In order to support good error messages on subsequent stages we annotate each node with it's relevant source spans which are first inserted into the produced structured error types of each module and then used in the final pretty-printing stage in order to highlight the relevant parts of the original source code. Megaparsec trivially supports this usecase. We use errata for the final pretty printing of the error messages.

Code generation and targeting LLVM

For obvious reasons we target llvm as our IR. llvm-hs-pure has been invaluable for this, its IRBuilder and it's MonadFix implementation has been especially useful for producing the instructions in a concise way. For cross-compatibility reasons our runtime is implemented in C and the compiler invokes clang at the final step in order to compile and link the runtime with the generated llvm-assembly.

Other than tooling the biggest hurdle in implementing the code generation has been supporting the nested functions and it's activation record chaining. In order to minimize the cognitive load we attempted to provide as much required info as possible from the previous compilation passes. This reduces required state booking in the code generation stage and makes the implementation more straightforward.

Most notable examples of this are:

  • The number of links and offsets required to access each identifier from the parent activation records. We actually produce this info in the renaming stage since it contains most relevant data structures.
  • The type of each intermediate expression type. This is needed in order to differentiate between the various arithmetic operation types since llvm requires explicit type annotations for them. We produce this info during type checking.
  • The origin of each identifier. Eg parameter vs global object vs stack-allocated. This is needed in order to properly use getelementptr. This is produced in the renamer stage.

In general we try to produce each required info in the stage where it's most convenient to do so either due to required data structures or due to relevant node processing.

Type checking and evaluation/annotation combinator

Our type-checker consists of a simple higher-order algebra and is a purely bottom-up algorithm that outputs the composition of Validation used for applicative-like merging of errors and an Evaluation indexed GADT that contains data only used for the typechecking algorithm. This includes any Source spans that are needed for error reporting.

Due to the bottom-up nature of the algorithm it would be trivial to add type-inference functionality. We don't due to the language's specifications.

Most interesting thing about the implementation is that the Evaluation data type produced from the pass consists of only the relevant data used in the typechecking algorith.
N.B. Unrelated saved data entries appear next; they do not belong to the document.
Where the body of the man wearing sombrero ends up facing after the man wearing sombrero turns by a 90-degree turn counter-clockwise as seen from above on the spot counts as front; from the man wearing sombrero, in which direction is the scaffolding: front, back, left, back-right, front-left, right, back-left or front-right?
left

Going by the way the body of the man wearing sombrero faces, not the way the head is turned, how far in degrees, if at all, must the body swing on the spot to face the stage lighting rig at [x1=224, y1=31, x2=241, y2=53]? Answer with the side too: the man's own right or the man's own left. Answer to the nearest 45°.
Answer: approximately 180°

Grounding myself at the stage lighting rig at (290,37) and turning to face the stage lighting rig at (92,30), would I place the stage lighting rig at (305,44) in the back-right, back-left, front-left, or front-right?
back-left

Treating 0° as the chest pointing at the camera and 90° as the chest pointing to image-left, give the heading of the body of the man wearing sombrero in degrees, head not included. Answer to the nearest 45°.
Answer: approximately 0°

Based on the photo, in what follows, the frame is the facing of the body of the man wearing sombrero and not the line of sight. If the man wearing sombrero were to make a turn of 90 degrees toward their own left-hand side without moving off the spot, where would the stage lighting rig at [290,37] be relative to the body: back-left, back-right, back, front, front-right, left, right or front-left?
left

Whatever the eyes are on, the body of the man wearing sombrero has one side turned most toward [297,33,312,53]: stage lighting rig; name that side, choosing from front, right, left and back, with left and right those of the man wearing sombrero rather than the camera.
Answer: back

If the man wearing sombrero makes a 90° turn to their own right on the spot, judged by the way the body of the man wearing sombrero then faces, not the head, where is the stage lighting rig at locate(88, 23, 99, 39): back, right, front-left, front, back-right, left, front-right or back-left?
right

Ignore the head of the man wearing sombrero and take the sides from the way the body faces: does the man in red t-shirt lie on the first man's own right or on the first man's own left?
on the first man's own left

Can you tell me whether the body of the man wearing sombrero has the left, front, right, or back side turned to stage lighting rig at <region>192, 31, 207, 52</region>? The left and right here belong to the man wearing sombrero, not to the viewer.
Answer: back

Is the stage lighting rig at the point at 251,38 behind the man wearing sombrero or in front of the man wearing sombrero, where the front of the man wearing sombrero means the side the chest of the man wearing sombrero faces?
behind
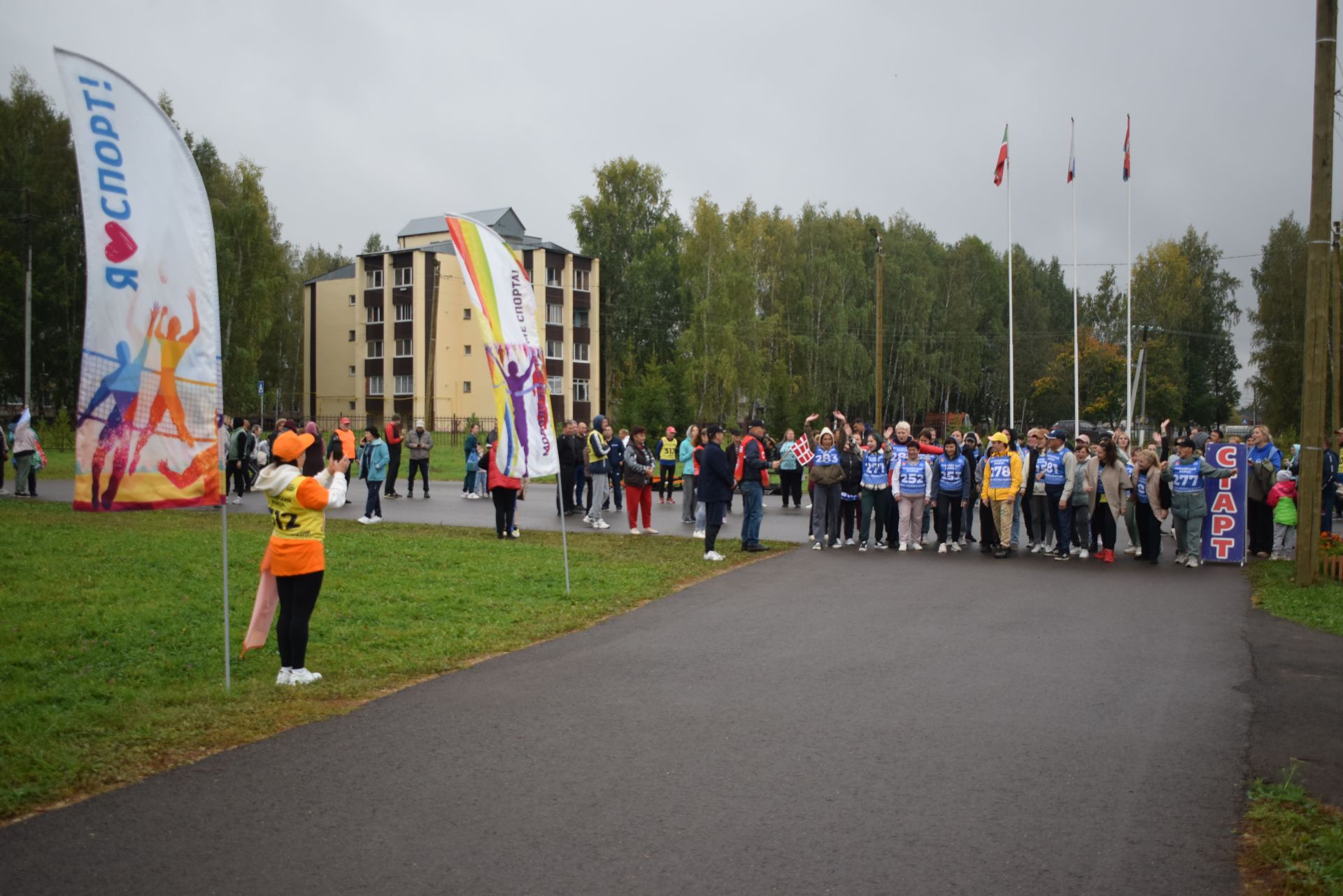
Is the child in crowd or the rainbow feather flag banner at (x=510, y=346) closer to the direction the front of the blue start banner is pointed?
the rainbow feather flag banner

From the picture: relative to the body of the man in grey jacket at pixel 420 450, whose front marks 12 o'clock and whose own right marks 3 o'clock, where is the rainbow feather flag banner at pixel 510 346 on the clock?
The rainbow feather flag banner is roughly at 12 o'clock from the man in grey jacket.

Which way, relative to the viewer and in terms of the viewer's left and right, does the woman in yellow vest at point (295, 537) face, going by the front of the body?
facing away from the viewer and to the right of the viewer

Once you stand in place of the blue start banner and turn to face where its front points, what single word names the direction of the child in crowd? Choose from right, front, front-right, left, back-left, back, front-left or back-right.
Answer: back-left

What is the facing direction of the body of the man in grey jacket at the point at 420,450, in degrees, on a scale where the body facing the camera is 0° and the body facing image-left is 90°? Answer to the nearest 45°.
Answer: approximately 0°

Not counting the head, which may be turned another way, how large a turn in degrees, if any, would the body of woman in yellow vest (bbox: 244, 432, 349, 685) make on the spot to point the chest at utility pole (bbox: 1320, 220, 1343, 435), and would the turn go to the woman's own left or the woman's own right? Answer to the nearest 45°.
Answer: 0° — they already face it

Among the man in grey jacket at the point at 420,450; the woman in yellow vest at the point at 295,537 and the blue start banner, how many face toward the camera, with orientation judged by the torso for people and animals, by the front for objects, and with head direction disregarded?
2

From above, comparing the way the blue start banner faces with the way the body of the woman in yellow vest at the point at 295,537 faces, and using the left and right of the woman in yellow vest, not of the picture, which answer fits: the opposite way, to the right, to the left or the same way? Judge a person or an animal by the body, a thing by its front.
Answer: the opposite way

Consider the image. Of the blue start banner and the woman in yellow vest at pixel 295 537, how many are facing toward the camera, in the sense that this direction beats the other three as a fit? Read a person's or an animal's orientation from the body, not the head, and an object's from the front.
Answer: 1

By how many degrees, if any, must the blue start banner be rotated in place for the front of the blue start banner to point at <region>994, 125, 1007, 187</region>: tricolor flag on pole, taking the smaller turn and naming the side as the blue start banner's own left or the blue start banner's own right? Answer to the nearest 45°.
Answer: approximately 180°

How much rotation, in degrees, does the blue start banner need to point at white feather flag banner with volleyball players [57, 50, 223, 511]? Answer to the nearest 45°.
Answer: approximately 45° to its right

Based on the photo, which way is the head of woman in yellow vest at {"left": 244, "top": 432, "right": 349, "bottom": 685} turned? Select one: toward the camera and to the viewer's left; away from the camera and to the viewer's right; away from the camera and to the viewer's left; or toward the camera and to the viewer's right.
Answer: away from the camera and to the viewer's right
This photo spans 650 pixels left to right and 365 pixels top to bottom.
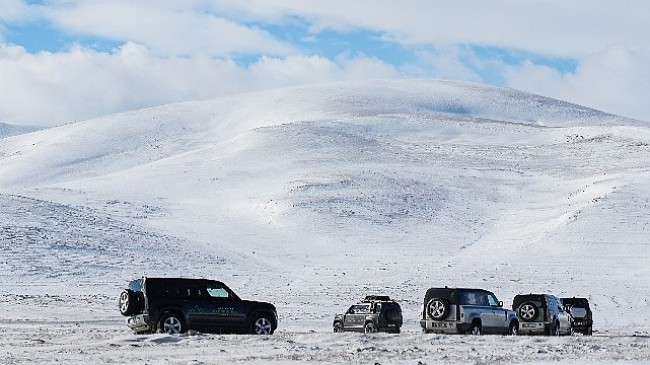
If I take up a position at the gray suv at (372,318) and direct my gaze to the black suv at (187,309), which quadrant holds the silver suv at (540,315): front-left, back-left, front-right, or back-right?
back-left

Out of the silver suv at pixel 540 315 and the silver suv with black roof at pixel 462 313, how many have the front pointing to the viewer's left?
0

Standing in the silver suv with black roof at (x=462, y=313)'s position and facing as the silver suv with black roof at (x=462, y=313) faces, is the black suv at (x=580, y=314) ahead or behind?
ahead

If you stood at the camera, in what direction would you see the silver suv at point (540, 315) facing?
facing away from the viewer and to the right of the viewer

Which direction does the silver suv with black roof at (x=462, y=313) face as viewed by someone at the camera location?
facing away from the viewer and to the right of the viewer

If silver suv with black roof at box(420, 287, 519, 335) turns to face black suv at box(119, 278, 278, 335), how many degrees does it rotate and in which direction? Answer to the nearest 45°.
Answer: approximately 180°
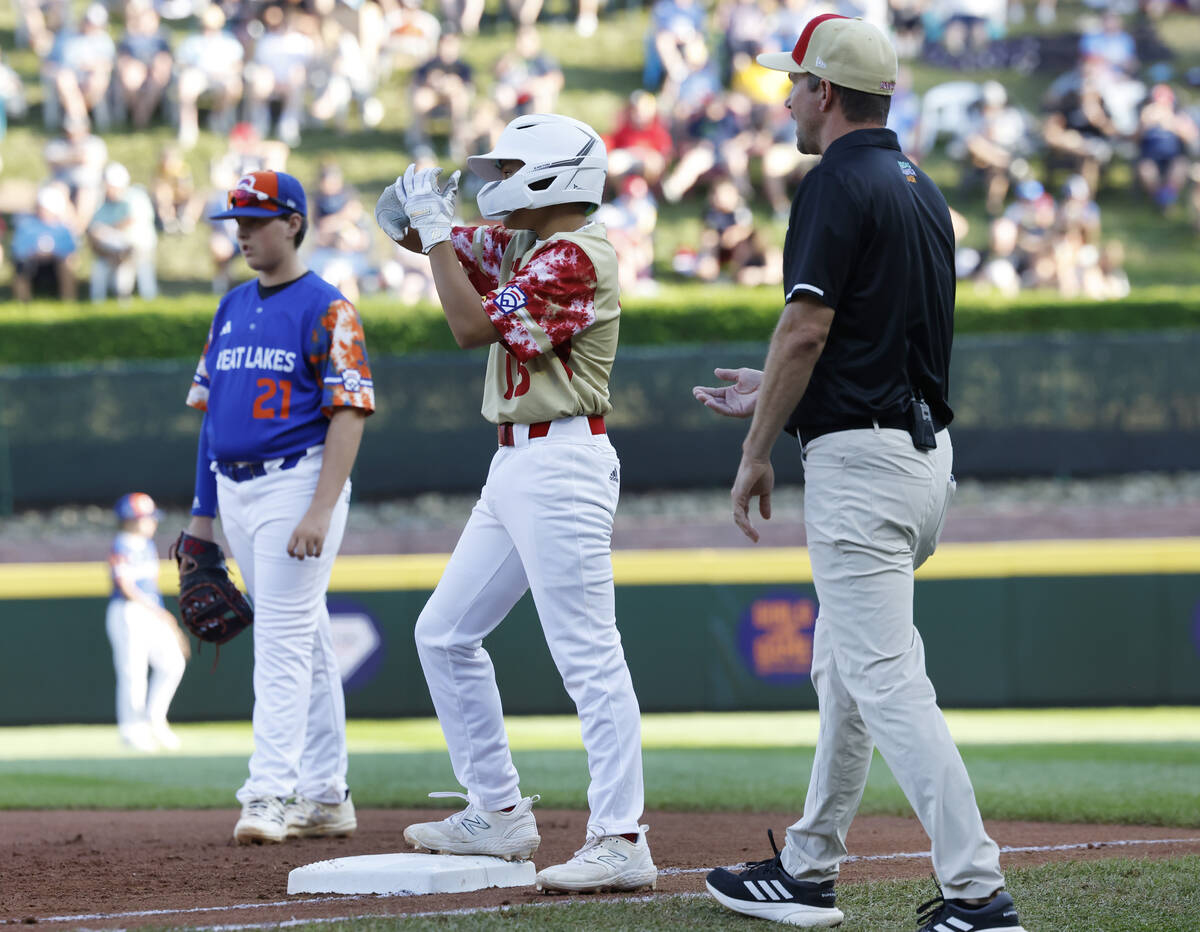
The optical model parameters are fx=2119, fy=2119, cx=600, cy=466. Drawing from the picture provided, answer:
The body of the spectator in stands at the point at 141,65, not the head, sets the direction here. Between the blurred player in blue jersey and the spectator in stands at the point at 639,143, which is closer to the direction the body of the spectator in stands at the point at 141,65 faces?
the blurred player in blue jersey

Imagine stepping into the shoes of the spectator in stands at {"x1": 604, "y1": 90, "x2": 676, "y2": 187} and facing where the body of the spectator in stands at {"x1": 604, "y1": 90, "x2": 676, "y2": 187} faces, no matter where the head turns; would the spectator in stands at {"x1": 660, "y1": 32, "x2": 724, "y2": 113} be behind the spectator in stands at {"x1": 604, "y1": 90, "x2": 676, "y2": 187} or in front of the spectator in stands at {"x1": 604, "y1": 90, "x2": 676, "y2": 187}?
behind

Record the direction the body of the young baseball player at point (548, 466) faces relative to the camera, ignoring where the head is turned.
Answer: to the viewer's left

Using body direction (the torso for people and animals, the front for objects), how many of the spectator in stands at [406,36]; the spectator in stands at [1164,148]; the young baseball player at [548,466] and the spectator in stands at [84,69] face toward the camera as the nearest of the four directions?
3

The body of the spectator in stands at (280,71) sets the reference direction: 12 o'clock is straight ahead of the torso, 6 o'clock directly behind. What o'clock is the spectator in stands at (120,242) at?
the spectator in stands at (120,242) is roughly at 1 o'clock from the spectator in stands at (280,71).

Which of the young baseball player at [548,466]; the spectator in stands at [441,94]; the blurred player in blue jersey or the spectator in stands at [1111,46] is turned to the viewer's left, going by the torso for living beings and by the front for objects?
the young baseball player

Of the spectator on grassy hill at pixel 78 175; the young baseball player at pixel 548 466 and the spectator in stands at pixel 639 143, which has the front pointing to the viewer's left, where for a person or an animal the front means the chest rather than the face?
the young baseball player

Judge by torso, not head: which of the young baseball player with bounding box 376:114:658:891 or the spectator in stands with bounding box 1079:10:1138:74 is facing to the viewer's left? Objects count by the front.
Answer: the young baseball player

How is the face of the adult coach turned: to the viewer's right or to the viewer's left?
to the viewer's left

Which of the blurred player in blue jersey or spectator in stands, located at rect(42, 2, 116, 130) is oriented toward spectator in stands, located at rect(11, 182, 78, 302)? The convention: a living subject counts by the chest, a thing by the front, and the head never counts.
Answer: spectator in stands, located at rect(42, 2, 116, 130)
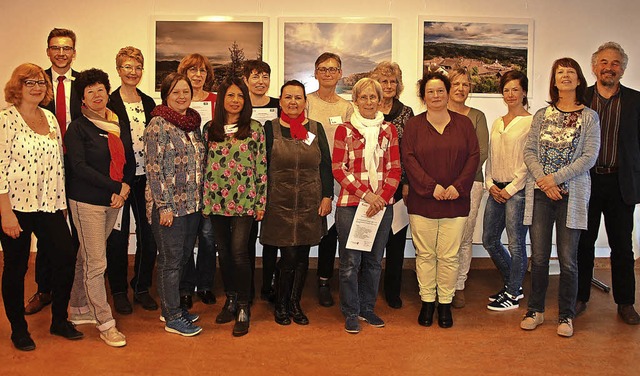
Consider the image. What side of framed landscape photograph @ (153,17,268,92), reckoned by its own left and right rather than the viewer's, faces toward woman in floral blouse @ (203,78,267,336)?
front

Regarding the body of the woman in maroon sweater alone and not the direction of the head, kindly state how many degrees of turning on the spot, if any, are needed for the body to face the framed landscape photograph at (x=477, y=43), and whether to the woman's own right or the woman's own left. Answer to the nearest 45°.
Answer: approximately 180°

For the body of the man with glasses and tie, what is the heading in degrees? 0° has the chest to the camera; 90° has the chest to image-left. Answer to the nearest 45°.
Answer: approximately 0°
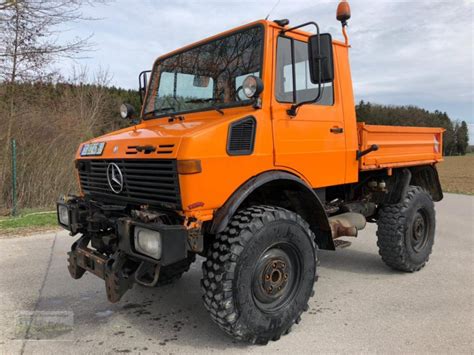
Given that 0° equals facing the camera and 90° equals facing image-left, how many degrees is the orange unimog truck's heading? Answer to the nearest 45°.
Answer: approximately 45°
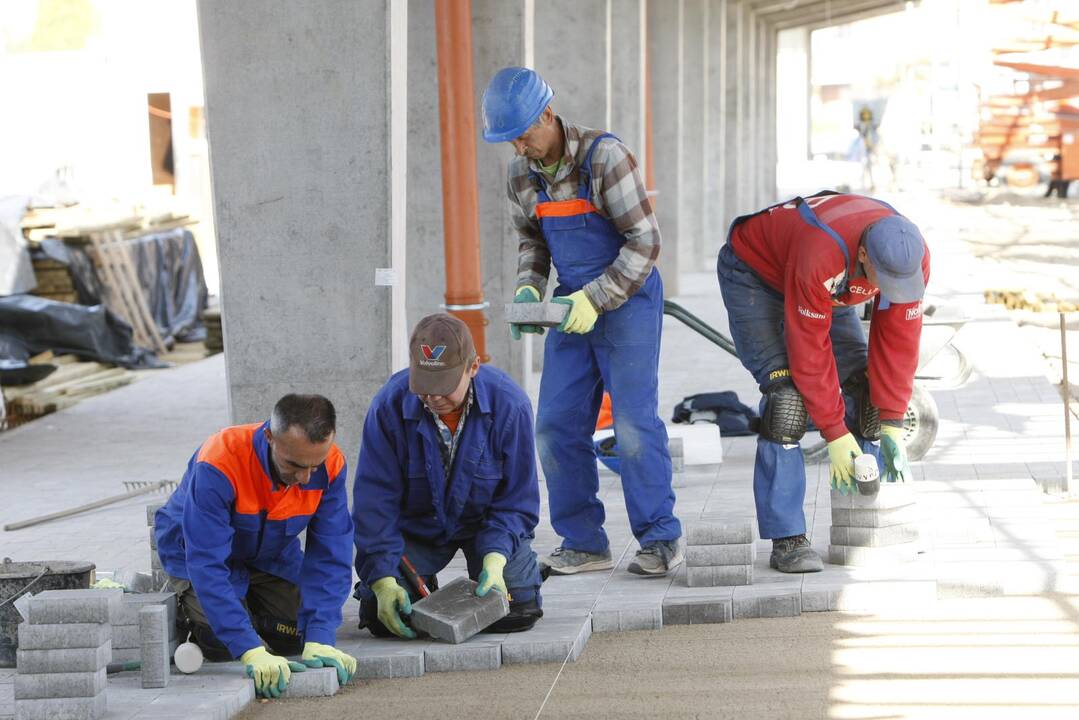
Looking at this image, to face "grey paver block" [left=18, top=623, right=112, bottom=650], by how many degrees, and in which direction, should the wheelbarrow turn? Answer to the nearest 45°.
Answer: approximately 135° to its right

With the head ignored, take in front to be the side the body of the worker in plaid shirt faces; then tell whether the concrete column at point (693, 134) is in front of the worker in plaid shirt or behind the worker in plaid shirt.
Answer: behind

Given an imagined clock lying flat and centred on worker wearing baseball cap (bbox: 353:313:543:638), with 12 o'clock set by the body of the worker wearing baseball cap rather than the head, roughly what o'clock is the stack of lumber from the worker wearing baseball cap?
The stack of lumber is roughly at 5 o'clock from the worker wearing baseball cap.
It does not include any irrelevant data produced by previous passes.

In order to achieve this we defined a custom recursion-scheme-like combinator that takes:

  • a recursion-scheme-compatible applicative-effectful algebra
  • a function that merges an Indexed Annotation with an Indexed Evaluation type and produces a new Indexed Annotation

This combinator then generates a new recursion-scheme-compatible algebra that annotates each node with the merged result of the previous tree and the new pass' evaluation data type.

This is used in practice to recursively merge the renamer-pass annotation with the typechecking-specific evaluation data type. This way we completely separate the type-checking algorithm from any previously generated info that is only relevant to subsequent stages.